# Data section
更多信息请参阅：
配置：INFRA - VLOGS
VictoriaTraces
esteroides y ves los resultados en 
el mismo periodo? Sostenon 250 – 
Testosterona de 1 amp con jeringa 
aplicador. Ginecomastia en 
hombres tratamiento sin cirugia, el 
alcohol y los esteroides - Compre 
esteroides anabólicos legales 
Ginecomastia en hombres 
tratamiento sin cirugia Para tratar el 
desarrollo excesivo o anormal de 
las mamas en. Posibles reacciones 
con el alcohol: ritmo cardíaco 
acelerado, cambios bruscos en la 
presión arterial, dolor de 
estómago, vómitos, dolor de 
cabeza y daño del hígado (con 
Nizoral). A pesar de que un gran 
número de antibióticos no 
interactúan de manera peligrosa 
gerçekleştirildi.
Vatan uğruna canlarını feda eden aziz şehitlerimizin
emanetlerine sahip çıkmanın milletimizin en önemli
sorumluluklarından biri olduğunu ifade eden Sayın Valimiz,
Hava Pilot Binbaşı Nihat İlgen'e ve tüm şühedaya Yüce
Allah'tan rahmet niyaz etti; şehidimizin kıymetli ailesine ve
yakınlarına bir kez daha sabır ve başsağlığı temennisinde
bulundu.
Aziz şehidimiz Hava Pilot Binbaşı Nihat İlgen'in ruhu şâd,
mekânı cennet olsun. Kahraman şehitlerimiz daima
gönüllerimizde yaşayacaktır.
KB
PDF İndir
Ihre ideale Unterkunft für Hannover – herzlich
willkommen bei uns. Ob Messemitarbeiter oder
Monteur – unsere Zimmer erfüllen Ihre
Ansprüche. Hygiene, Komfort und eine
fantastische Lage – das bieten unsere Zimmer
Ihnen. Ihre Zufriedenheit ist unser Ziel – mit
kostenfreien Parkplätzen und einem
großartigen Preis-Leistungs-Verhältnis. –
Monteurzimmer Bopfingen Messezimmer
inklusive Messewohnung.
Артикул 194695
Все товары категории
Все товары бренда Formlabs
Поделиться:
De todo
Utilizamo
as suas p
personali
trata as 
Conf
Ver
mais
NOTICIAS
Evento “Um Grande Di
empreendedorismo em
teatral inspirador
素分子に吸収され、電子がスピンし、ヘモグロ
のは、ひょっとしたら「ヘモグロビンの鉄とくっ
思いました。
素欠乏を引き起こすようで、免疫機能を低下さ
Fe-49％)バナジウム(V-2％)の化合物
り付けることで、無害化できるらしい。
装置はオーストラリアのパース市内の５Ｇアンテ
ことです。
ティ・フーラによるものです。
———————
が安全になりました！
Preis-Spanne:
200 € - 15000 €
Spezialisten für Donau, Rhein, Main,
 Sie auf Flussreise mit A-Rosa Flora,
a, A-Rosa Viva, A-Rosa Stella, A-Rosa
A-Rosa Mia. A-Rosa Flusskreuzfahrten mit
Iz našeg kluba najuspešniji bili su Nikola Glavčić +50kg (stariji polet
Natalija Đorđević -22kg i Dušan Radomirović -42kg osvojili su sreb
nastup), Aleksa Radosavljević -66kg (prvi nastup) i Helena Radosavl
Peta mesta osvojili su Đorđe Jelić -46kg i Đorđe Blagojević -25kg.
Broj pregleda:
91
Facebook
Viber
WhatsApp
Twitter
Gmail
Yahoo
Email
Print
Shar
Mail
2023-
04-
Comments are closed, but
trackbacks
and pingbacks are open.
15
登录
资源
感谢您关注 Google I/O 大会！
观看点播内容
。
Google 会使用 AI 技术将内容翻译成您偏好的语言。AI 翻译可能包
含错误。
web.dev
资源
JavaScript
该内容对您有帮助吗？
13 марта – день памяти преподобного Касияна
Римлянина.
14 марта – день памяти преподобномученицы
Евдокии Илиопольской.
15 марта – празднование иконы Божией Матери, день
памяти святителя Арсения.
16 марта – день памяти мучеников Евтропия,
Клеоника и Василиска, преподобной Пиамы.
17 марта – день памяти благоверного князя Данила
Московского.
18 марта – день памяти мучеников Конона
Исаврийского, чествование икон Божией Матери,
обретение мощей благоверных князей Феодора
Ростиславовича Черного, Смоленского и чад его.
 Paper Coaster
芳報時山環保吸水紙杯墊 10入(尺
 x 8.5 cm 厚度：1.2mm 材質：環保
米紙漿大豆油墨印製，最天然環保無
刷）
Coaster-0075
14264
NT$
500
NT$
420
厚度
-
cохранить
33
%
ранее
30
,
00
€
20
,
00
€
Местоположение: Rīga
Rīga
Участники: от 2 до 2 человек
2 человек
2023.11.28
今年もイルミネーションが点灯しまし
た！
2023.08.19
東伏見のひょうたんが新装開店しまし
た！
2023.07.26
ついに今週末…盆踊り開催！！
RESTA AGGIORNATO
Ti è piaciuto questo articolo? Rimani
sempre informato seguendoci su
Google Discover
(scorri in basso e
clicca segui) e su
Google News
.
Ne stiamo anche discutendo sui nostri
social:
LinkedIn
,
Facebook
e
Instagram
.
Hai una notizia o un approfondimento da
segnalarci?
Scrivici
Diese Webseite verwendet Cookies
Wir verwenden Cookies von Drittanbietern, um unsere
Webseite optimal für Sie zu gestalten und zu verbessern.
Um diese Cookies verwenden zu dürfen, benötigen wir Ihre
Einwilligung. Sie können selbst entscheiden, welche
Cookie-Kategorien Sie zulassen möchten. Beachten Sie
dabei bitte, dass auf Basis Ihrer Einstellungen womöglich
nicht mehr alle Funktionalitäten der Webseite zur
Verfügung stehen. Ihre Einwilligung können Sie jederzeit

# Work order
Set down the entries verbatim, leaving none out.

# Reply to the task
更多信息请参阅：
配置：INFRA - VLOGS
VictoriaTraces
esteroides y ves los resultados en 
el mismo periodo? Sostenon 250 – 
Testosterona de 1 amp con jeringa 
aplicador. Ginecomastia en 
hombres tratamiento sin cirugia, el 
alcohol y los esteroides - Compre 
esteroides anabólicos legales 
Ginecomastia en hombres 
tratamiento sin cirugia Para tratar el 
desarrollo excesivo o anormal de 
las mamas en. Posibles reacciones 
con el alcohol: ritmo cardíaco 
acelerado, cambios bruscos en la 
presión arterial, dolor de 
estómago, vómitos, dolor de 
cabeza y daño del hígado (con 
Nizoral). A pesar de que un gran 
número de antibióticos no 
interactúan de manera peligrosa 
gerçekleştirildi.
Vatan uğruna canlarını feda eden aziz şehitlerimizin
emanetlerine sahip çıkmanın milletimizin en önemli
sorumluluklarından biri olduğunu ifade eden Sayın Valimiz,
Hava Pilot Binbaşı Nihat İlgen'e ve tüm şühedaya Yüce
Allah'tan rahmet niyaz etti; şehidimizin kıymetli ailesine ve
yakınlarına bir kez daha sabır ve başsağlığı temennisinde
bulundu.
Aziz şehidimiz Hava Pilot Binbaşı Nihat İlgen'in ruhu şâd,
mekânı cennet olsun. Kahraman şehitlerimiz daima
gönüllerimizde yaşayacaktır.
KB
PDF İndir
Ihre ideale Unterkunft für Hannover – herzlich
willkommen bei uns. Ob Messemitarbeiter oder
Monteur – unsere Zimmer erfüllen Ihre
Ansprüche. Hygiene, Komfort und eine
fantastische Lage – das bieten unsere Zimmer
Ihnen. Ihre Zufriedenheit ist unser Ziel – mit
kostenfreien Parkplätzen und einem
großartigen Preis-Leistungs-Verhältnis. –
Monteurzimmer Bopfingen Messezimmer
inklusive Messewohnung.
Артикул 194695
Все товары категории
Все товары бренда Formlabs
Поделиться:
De todo
Utilizamo
as suas p
personali
trata as 
Conf
Ver
mais
NOTICIAS
Evento “Um Grande Di
empreendedorismo em
teatral inspirador
素分子に吸収され、電子がスピンし、ヘモグロ
のは、ひょっとしたら「ヘモグロビンの鉄とくっ
思いました。
素欠乏を引き起こすようで、免疫機能を低下さ
Fe-49％)バナジウム(V-2％)の化合物
り付けることで、無害化できるらしい。
装置はオーストラリアのパース市内の５Ｇアンテ
ことです。
ティ・フーラによるものです。
———————
が安全になりました！
Preis-Spanne:
200 € - 15000 €
Spezialisten für Donau, Rhein, Main,
 Sie auf Flussreise mit A-Rosa Flora,
a, A-Rosa Viva, A-Rosa Stella, A-Rosa
A-Rosa Mia. A-Rosa Flusskreuzfahrten mit
Iz našeg kluba najuspešniji bili su Nikola Glavčić +50kg (stariji polet
Natalija Đorđević -22kg i Dušan Radomirović -42kg osvojili su sreb
nastup), Aleksa Radosavljević -66kg (prvi nastup) i Helena Radosavl
Peta mesta osvojili su Đorđe Jelić -46kg i Đorđe Blagojević -25kg.
Broj pregleda:
91
Facebook
Viber
WhatsApp
Twitter
Gmail
Yahoo
Email
Print
Shar
Mail
2023-
04-
Comments are closed, but
trackbacks
and pingbacks are open.
15
登录
资源
感谢您关注 Google I/O 大会！
观看点播内容
。
Google 会使用 AI 技术将内容翻译成您偏好的语言。AI 翻译可能包
含错误。
web.dev
资源
JavaScript
该内容对您有帮助吗？
13 марта – день памяти преподобного Касияна
Римлянина.
14 марта – день памяти преподобномученицы
Евдокии Илиопольской.
15 марта – празднование иконы Божией Матери, день
памяти святителя Арсения.
16 марта – день памяти мучеников Евтропия,
Клеоника и Василиска, преподобной Пиамы.
17 марта – день памяти благоверного князя Данила
Московского.
18 марта – день памяти мучеников Конона
Исаврийского, чествование икон Божией Матери,
обретение мощей благоверных князей Феодора
Ростиславовича Черного, Смоленского и чад его.
 Paper Coaster
芳報時山環保吸水紙杯墊 10入(尺
 x 8.5 cm 厚度：1.2mm 材質：環保
米紙漿大豆油墨印製，最天然環保無
刷）
Coaster-0075
14264
NT$
500
NT$
420
厚度
-
cохранить
33
%
ранее
30
,
00
€
20
,
00
€
Местоположение: Rīga
Rīga
Участники: от 2 до 2 человек
2 человек
2023.11.28
今年もイルミネーションが点灯しまし
た！
2023.08.19
東伏見のひょうたんが新装開店しまし
た！
2023.07.26
ついに今週末…盆踊り開催！！
RESTA AGGIORNATO
Ti è piaciuto questo articolo? Rimani
sempre informato seguendoci su
Google Discover
(scorri in basso e
clicca segui) e su
Google News
.
Ne stiamo anche discutendo sui nostri
social:
LinkedIn
,
Facebook
e
Instagram
.
Hai una notizia o un approfondimento da
segnalarci?
Scrivici
Diese Webseite verwendet Cookies
Wir verwenden Cookies von Drittanbietern, um unsere
Webseite optimal für Sie zu gestalten und zu verbessern.
Um diese Cookies verwenden zu dürfen, benötigen wir Ihre
Einwilligung. Sie können selbst entscheiden, welche
Cookie-Kategorien Sie zulassen möchten. Beachten Sie
dabei bitte, dass auf Basis Ihrer Einstellungen womöglich
nicht mehr alle Funktionalitäten der Webseite zur
Verfügung stehen. Ihre Einwilligung können Sie jederzeit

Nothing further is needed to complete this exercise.